À une époque d'intolérance raciale et de crainte de la concurrence d'une main-d'œuvre orientale bon marché pour les emplois, des politiciens et des syndicats exercent des pressions sur le gouvernement fédéral pour qu'il limite fortement l'entrée au pays des Chinois, des Japonais et Indiens.

Dès 1885, la haine des Blancs à l'endroit des Chinois force le gouvernement à limiter l'arrivée des Chinois. La politique d'immigration devient raciste. Tandis que l'on offre gratuitement aux Européens des terres pour les inciter à immigrer au Canada, le gouvernement crée, en 1885, une taxe d'entrée (Head tax ou impôt de capitation) pour limiter le nombre de Chinois admis à s'installer au pays. Venir au Canada a désormais un prix : chaque Chinois qui souhaite s'établir au Canada doit payer 50 $ au gouvernement. Cette loi discriminatoire a des effets négatifs sur l'immigration chinoise. À cause de la façon dont ils sont traités, certains Chinois ne font pas venir leur famille au Canada, préférant éviter à celles-ci les mauvais traitements qu'ils ont eux-mêmes subis. D'autres Chinois déjà établis n'ont tout simplement pas les moyens de payer le voyage aux membres de leur famille.

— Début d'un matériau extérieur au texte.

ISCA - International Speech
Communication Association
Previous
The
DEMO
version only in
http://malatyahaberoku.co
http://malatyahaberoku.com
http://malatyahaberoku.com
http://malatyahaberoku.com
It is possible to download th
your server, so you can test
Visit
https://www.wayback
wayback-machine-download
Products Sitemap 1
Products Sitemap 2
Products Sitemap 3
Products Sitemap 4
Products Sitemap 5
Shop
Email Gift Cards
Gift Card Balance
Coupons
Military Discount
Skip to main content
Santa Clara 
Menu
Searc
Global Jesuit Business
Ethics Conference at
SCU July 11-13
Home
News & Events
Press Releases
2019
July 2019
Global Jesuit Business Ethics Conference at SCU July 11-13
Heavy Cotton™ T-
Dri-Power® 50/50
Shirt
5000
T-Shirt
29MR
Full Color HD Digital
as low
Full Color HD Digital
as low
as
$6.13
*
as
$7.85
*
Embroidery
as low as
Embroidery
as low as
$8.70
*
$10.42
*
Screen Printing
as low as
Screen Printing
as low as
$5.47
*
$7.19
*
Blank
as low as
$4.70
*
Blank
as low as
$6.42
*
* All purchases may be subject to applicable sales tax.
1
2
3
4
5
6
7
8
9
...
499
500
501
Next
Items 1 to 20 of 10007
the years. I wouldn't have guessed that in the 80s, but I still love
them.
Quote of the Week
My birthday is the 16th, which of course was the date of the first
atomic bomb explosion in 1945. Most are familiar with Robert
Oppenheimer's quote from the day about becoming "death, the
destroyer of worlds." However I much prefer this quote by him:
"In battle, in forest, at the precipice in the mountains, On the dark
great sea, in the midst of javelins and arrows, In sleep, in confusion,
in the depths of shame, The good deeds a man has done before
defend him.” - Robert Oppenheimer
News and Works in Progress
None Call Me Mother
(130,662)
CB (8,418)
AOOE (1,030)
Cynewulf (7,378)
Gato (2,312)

Malgré cette taxe dissuasive, en 1900, une partie de la population croit qu'il y a encore trop de Chinois qui entrent au Canada pour voler les emplois de « vrais Canadiens ». La taxe d'entrée est alors augmentée à 100 $, puis à 500 $, en 1903. Ces sommes, considérables à l'époque, représentent des années de salaire et sont censées décourager l'immigration chinoise.

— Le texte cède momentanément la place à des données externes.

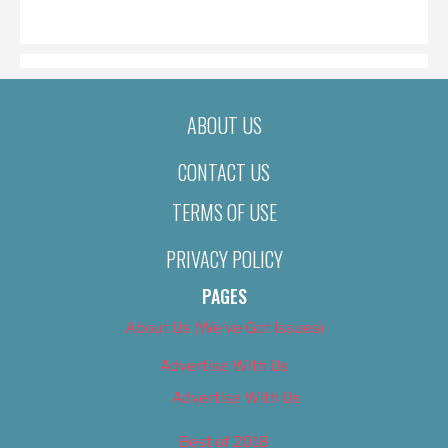
ON
ABOUT US
CONTACT US
TERMS OF USE
PRIVACY POLICY
PAGES
About Us (We’ve Got Issues)
Advertise With Us
Advertise With Us
Best of 2018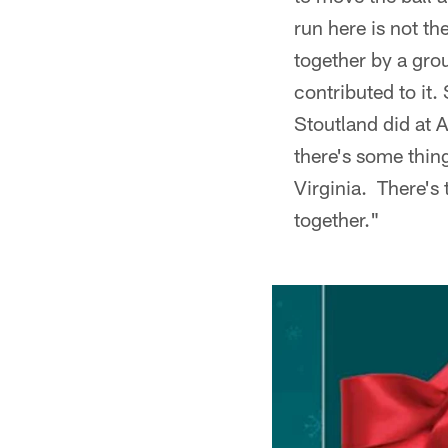
run here is not th
together by a grou
contributed to it
Stoutland did at A
there's some thin
Virginia. There's 
together."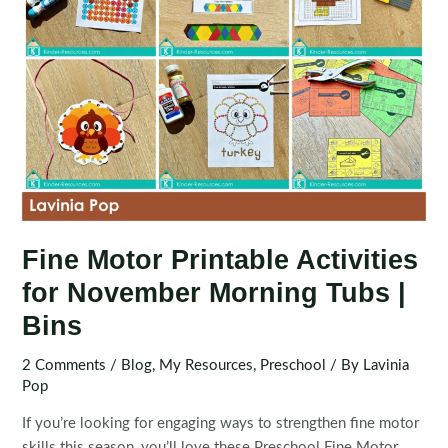
Fine Motor Printable Activities
for November Morning Tubs |
Bins
2 Comments
/
Blog
,
My Resources
,
Preschool
/ By
Lavinia
Pop
If you’re looking for engaging ways to strengthen fine motor
skills this season, you’ll love these Preschool Fine Motor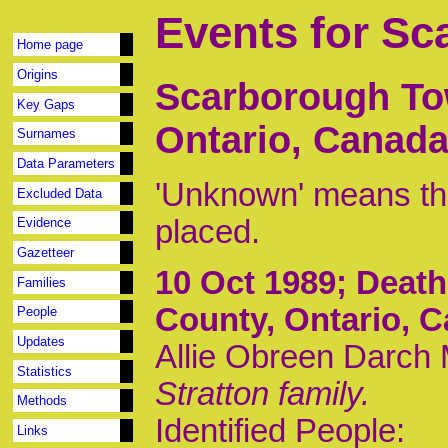
Events for S
Home page
Origins
Scarborough To
Key Gaps
Ontario, Canad
Surnames
Data Parameters
'Unknown' means tha
Excluded Data
placed.
Evidence
Gazetteer
10 Oct 1989
; Deat
Families
County, Ontario, 
People
Updates
Allie Obreen Darch M
Statistics
Stratton family.
Methods
Identified People:
Links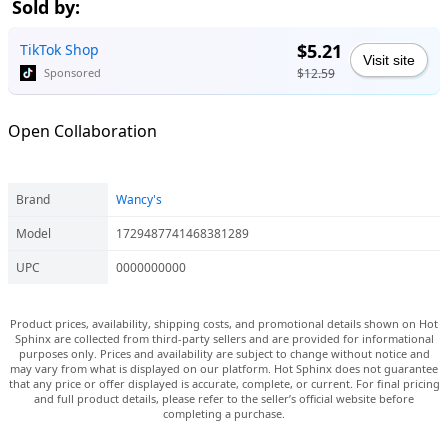
Sold by:
$5.21
TikTok Shop
Visit site
$12.59
Sponsored
Open Collaboration
Brand
Wancy's
Model
1729487741468381289
UPC
0000000000
Product prices, availability, shipping costs, and promotional details shown on Hot
Sphinx are collected from third-party sellers and are provided for informational
purposes only. Prices and availability are subject to change without notice and
may vary from what is displayed on our platform. Hot Sphinx does not guarantee
that any price or offer displayed is accurate, complete, or current. For final pricing
and full product details, please refer to the seller’s official website before
completing a purchase.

De 1885 à 1923, plus de 80 000 immigrants chinois ont dû payer cette taxe pour entrer au Canada. Ils sont alors le seul groupe d'immigrants devant débourser une taxe pour entrer au pays. Les seules exemptions ne concernent que le personnel diplomatique, les étudiants, les enfants nés au Canada de parents chinois et les commerçants disposant d'un capital d'au moins 2 500 $. En 1923, le gouvernement va plus loin et adopte la Loi concernant l'immigration chinoise, également connue sous le nom de Loi sur l'exclusion. Cette loi interdit purement et simplement l'immigration chinoise au Canada. Durant les 24 années suivantes (1923-1947), aucun Chinois n'entrera au Canada et certaines restrictions subsisteront jusqu'en 1965. Cette loi empêche même les Chinois déjà établis de faire venir leur famille de leur pays.

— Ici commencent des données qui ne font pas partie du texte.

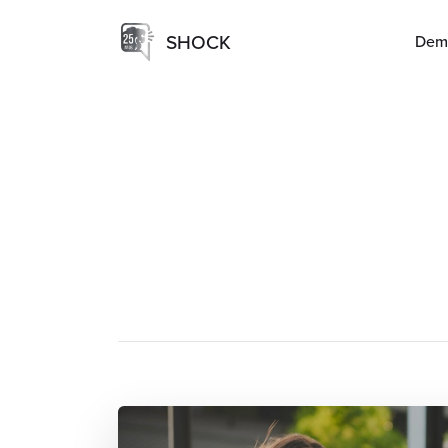
SHOCK
Dem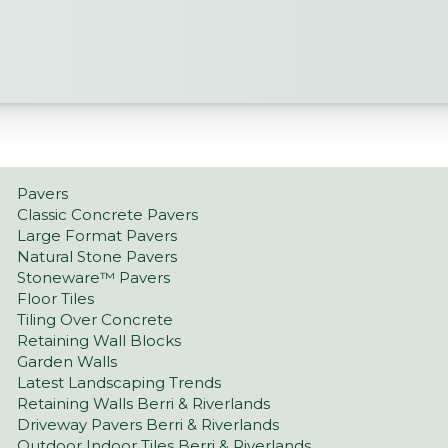
Pavers
Classic Concrete Pavers
Large Format Pavers
Natural Stone Pavers
Stoneware™ Pavers
Floor Tiles
Tiling Over Concrete
Retaining Wall Blocks
Garden Walls
Latest Landscaping Trends
Retaining Walls Berri & Riverlands
Driveway Pavers Berri & Riverlands
Outdoor Indoor Tiles Berri & Riverlands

Pendant plus de six décennies, ces mesures fondées sur la « race » et visant exclusivement les Chinois ont délibérément été appliquées par l'État fédéral. Le Canada n'est pas le seul pays à avoir fait de la discrimination à l'égard des Chinois. En 1850, les colonies australiennes, limitent elles aussi, le nombre d'immigrants chinois. En 1882, les États-Unis adoptent également une loi similaire pour exclure les Chinois de l'immigration.

Enfin, en 1947, la loi canadienne sur l'exclusion est abrogée.